= SELECTED EXTRACT =
★ ★ ★ ★
Getting tracing libraries to run on a new system is hard, but it's something that we regularly have to do here at Rapita as part of our support for timing analysis on diverse platforms. In the past few weeks I've been experimenting with creating a tracing library for Freescale's P4080DS development board, which comes fully loaded with an 8 core P4080 SoC and plenty of trace options, including Aurora based NEXUS tracing, multiple ethernet links and lots of DRAM.

However, while doing this, I've come across some interesting intricacies in GCC's powerpc implementation that might make for interesting reading. To understand how I've got to this point, lets have a look at the process I'm taking to implement some tracing code on a new platform:

1. How might I get to bare metal?

First things first, if we want to start playing directly with the hardware to see what we can do with a trace, we're going to want to get as close to bare metal as we can. There were three possible options here:

  • Write a linux kernel module.
  • Upload and run a binary directly with a debugger (a Lauterbach Power Trace II in our case).
  • Build and run a u-boot 'standalone' binary. It seemed to me that the most obvious route was to build a standalone u-boot binary for accessing the bare metal level of the machine, as we'll then get a bunch of niceties from u-boot's API, such as printf, getc and malloc.

2. Have I got an existing example to build on?
★ ★ ★ ★
= DATASET SECTION =
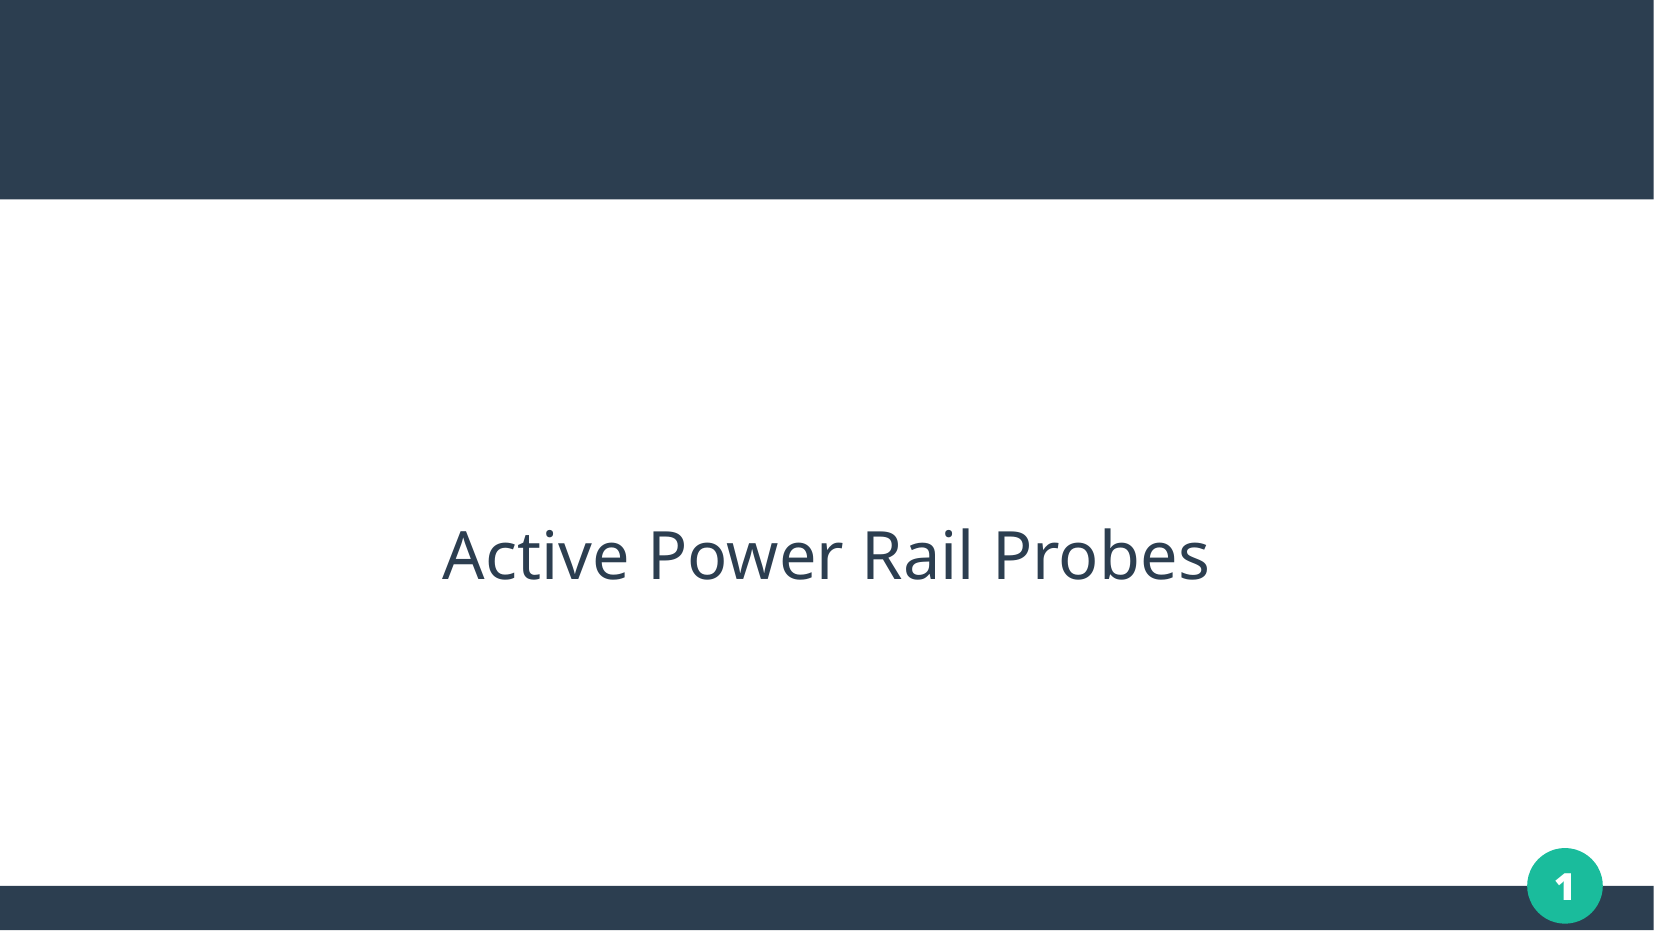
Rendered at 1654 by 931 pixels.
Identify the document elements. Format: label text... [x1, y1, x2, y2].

subtitle Active Power Rail Probes [59, 243, 1595, 864]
★ ★ ★ ★
= THE TASK =
Quote the passage on building a tracing library word for word, from its first sentence to its last. The listing has no connection to the passage on building a tracing library.

= REPLY TO THE EXERCISE =
Getting tracing libraries to run on a new system is hard, but it's something that we regularly have to do here at Rapita as part of our support for timing analysis on diverse platforms. In the past few weeks I've been experimenting with creating a tracing library for Freescale's P4080DS development board, which comes fully loaded with an 8 core P4080 SoC and plenty of trace options, including Aurora based NEXUS tracing, multiple ethernet links and lots of DRAM.

However, while doing this, I've come across some interesting intricacies in GCC's powerpc implementation that might make for interesting reading. To understand how I've got to this point, lets have a look at the process I'm taking to implement some tracing code on a new platform:

1. How might I get to bare metal?

First things first, if we want to start playing directly with the hardware to see what we can do with a trace, we're going to want to get as close to bare metal as we can. There were three possible options here:

  • Write a linux kernel module.
  • Upload and run a binary directly with a debugger (a Lauterbach Power Trace II in our case).
  • Build and run a u-boot 'standalone' binary. It seemed to me that the most obvious route was to build a standalone u-boot binary for accessing the bare metal level of the machine, as we'll then get a bunch of niceties from u-boot's API, such as printf, getc and malloc.

2. Have I got an existing example to build on?